TASK INSTRUCTIONS
Look through the listing below for the string "animations". Show each line where it occurs.

MATERIAL SUPPLIED
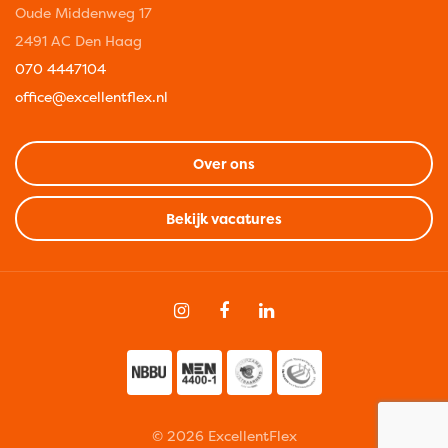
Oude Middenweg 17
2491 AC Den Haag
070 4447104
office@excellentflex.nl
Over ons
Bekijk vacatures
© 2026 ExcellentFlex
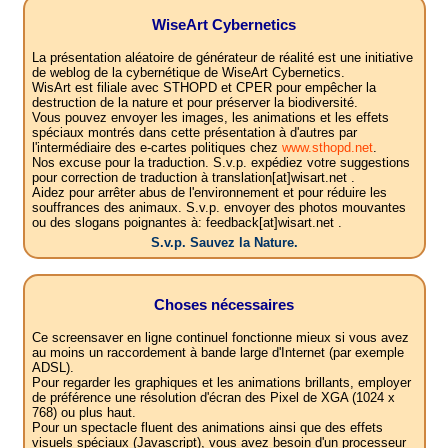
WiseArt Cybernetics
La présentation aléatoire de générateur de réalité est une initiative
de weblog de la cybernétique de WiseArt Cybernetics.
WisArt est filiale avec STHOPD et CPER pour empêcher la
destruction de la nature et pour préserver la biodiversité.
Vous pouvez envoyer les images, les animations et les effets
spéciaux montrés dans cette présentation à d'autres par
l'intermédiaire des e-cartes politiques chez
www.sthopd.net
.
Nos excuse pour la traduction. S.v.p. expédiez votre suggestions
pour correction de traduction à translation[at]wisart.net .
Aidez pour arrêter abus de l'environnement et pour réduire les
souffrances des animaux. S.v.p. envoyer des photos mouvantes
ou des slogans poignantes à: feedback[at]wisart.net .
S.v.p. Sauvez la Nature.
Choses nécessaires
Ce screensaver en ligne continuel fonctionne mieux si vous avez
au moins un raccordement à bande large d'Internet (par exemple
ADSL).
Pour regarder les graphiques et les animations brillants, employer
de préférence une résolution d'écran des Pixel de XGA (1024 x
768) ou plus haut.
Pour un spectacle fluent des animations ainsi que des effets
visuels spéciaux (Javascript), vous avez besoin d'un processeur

RESULT FOR THIS TASK
Vous pouvez envoyer les images, les animations et les effets
Pour regarder les graphiques et les animations brillants, employer
Pour un spectacle fluent des animations ainsi que des effets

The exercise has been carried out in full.